**Request 1:** Rewrite the records from their first line through the line containing "WordPress Cookie Plugin", changing "Kommentar" to "Beitrag" and keeping everything else the same. Return only those lines, without the pictures.

**Provided passage:**

::::

A panoramic sixty-year chronicle of the German people from the middle of the Second World War to the present day, Out of the Darkness is penetrating, meticulously researched historical writing from the acclaimed author of Empire of Things.
In 1945, Germany lay in ruins, morally and materially. The German people stood condemned by history, responsible for a horrifying genocide and a war of extermination. But by 2015 Germany looked to many to be the moral voice of Europe, welcoming almost one million refugees. At the same time, it pursued a controversially rigid fiscal discipline and made energy deals with a dictator. Many people have asked how Germany descended into the darkness of the Nazis, but this book asks another vital question: how, and how far, have the Germans since reinvented themselves?
Trentmann tells the dramatic story of the Germans from the middle of the Second World War, through the Cold War and the division into East and West, to the fall of the Berlin Wall and the reunited nation's search for a place in the world. Their journey is marked by extraordinary moral struggles: guilt, shame and limited amends; wealth versus welfare; tolerance versus racism; compassion and complicity. Through a range of voices - German soldiers and German Jews; environmentalists and coal miners; families and churches; volunteers, migrants and populists - Trentmann paints a remarkable and surprising portrait over 80 years of the conflicted people at the centre of Europe.

::::

**Data shown:**
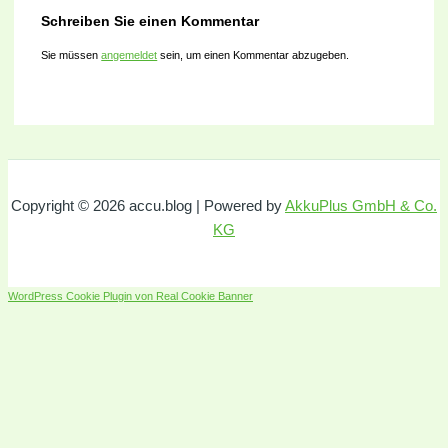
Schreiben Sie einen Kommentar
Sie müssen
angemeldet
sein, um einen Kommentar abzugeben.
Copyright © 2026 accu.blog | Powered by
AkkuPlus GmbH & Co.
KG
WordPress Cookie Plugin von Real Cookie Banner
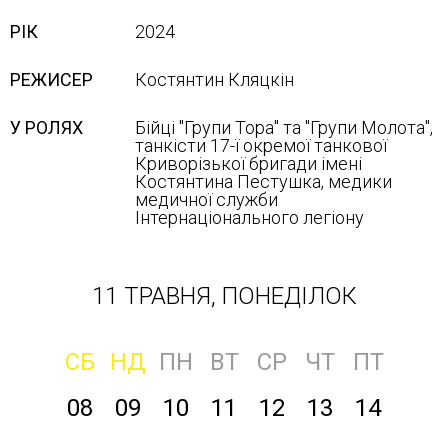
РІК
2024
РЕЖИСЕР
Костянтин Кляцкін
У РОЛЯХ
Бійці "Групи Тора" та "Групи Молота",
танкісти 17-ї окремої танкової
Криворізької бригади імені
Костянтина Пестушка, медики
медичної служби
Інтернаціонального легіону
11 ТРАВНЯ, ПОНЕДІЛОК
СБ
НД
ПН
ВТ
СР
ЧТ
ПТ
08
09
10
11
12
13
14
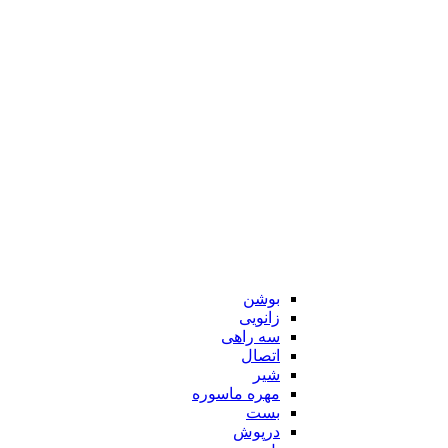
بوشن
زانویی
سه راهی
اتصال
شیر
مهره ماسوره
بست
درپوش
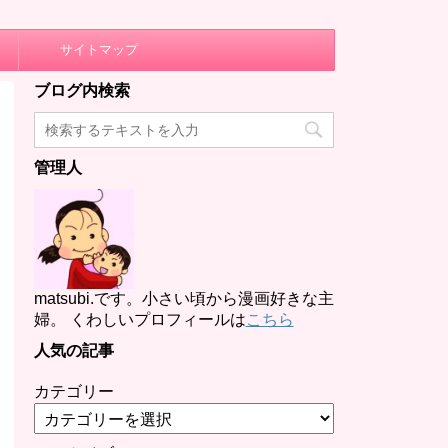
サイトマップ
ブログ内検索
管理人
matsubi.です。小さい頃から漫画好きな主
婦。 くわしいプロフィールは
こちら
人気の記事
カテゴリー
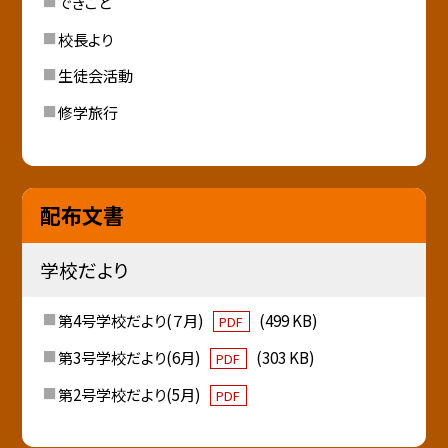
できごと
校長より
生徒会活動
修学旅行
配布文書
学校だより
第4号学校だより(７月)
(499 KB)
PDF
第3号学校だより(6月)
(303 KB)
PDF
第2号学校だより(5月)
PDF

::::

**Request 2:** According to the book description, how many refugees did Germany welcome by 2015?

**Your response 1:**
Schreiben Sie einen Beitrag
Sie müssen
angemeldet
sein, um einen Beitrag abzugeben.
Copyright © 2026 accu.blog | Powered by
AkkuPlus GmbH & Co.
KG
WordPress Cookie Plugin von Real Cookie Banner

**Your response 2:** Almost one million refugees.